[Selected extract]

Tag Archives: George Wolf

Oscars 2018: Nom Nom Nom

by Hope Madden and George Wolf

2017 was year marked by independents: original screenplays, original ideas, low-budgets, big returns. How beautiful is that?

Bearing his most intimate vision yet, Guillermo del Toro’s The Shape of Water swept up 13 Oscar nominations, impressing voters in nearly every category, from technical achievement through acting and directing.

And Get Out represents the first full-blown horror film to be nominated for Best Picture since The Sixth Sense in 1999. The powerhouse indie not only earned more than $250 million, it also nabbed a total of four nominations, including acknowledgments for Daniel Kaluuya for Lead Male Actor and Jordan Peele for Original Screenplay and Director.

Slights were few and far between. Here’s a recap of the morning’s events:

Best Picture:

The biggest surprise here is probably Darkest Hour, a film marked by an outstanding performance and not much else. Mudbound or Blade Runner 2049, both with three noms themselves, would have been stronger choices. We would have loved to see a real long shot—The Florida Project, The Killing of a Sacred Deer or even A Ghost Story—in its place, but we know that’s dreaming.

“Call Me by Your Name”
“Darkest Hour”
“Dunkirk”
“Get Out”
“Lady Bird”
“Phantom Thread”
“The Post”
“The Shape of Water”
“Three Billboards Outside Ebbing, Missouri”

Director:

The unexpected exclusion here is not Steven Spielberg for The Post, but Martin McDonagh for Three Billboards Outside Ebbing, Missouri—a film nominated for 5 Oscars: three in acting, one for film editing and McDonagh for the original screenplay. But it’s hard to pick nits with this list. We love the diversity here and wouldn’t change a thing.

“Dunkirk,” Christopher Nolan
“Get Out,” Jordan Peele
“Lady Bird,” Greta Gerwig
“Phantom Thread,” Paul Thomas Anderson
“The Shape of Water,” Guillermo del Toro

Lead Female Actor:

This list consists of Frances McDormand and everyone else. If there is a sure bet this year—and, let’s be honest, there are two—one of them is McDormand in this category. We’re thrilled to see Margot Robbie grab a nomination, and while it’s tough to ever argue the inclusion of Meryl Streep, we would not have been unhappy to see a woefully underappreciated Salma Hayak get the slot for her lovely work in Beatriz at Dinner or Michelle Williams for All the Money in the World.

[/Selected extract]
[Dataset content]

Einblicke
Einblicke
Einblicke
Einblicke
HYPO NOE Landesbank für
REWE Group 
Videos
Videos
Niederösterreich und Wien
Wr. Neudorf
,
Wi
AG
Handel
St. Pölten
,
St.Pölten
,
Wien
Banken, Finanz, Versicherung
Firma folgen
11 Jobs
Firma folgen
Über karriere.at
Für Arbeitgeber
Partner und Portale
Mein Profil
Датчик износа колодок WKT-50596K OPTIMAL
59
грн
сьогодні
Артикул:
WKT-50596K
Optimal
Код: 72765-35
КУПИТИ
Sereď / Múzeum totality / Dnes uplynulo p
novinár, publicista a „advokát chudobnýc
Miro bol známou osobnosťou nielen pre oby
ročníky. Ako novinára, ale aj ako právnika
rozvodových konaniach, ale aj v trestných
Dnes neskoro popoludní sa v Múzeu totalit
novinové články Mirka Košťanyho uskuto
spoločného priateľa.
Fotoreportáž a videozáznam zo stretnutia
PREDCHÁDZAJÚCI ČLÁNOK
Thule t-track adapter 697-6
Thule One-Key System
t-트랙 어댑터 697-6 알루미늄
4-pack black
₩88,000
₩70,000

[/Dataset content]
[Dataset content]

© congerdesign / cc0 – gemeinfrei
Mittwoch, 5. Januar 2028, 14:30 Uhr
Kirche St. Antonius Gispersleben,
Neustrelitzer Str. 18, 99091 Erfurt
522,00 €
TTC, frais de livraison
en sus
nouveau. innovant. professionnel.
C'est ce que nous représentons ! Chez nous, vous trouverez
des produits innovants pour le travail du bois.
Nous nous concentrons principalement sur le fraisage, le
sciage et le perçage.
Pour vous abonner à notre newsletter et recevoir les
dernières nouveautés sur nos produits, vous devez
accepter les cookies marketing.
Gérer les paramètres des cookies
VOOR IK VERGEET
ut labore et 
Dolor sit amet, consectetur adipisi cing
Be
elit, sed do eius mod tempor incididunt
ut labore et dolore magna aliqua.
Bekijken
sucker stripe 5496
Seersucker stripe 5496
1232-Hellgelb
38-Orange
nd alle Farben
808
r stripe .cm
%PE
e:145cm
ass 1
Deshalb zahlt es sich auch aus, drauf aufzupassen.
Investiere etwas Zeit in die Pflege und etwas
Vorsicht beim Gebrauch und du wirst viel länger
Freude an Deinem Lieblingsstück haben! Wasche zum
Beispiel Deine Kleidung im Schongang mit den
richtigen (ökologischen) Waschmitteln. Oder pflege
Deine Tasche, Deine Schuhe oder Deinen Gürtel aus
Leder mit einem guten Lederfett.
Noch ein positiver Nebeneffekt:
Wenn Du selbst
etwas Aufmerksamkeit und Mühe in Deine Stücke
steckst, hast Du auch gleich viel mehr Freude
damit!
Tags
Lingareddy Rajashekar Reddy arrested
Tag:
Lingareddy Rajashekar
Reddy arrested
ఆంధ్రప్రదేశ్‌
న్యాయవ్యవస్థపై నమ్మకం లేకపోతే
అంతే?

[/Dataset content]

* Problem statement
In the Oscar nominations recap, why is Martin McDonagh's absence from the Director list called "the unexpected exclusion"? Answer in one to three sentences.

* Result
His film, Three Billboards Outside Ebbing, Missouri, received five Oscar nominations: three for acting, one for film editing, and one for McDonagh's original screenplay. Given that showing, leaving him out of the Director category was the real surprise, more than the omission of Steven Spielberg for The Post.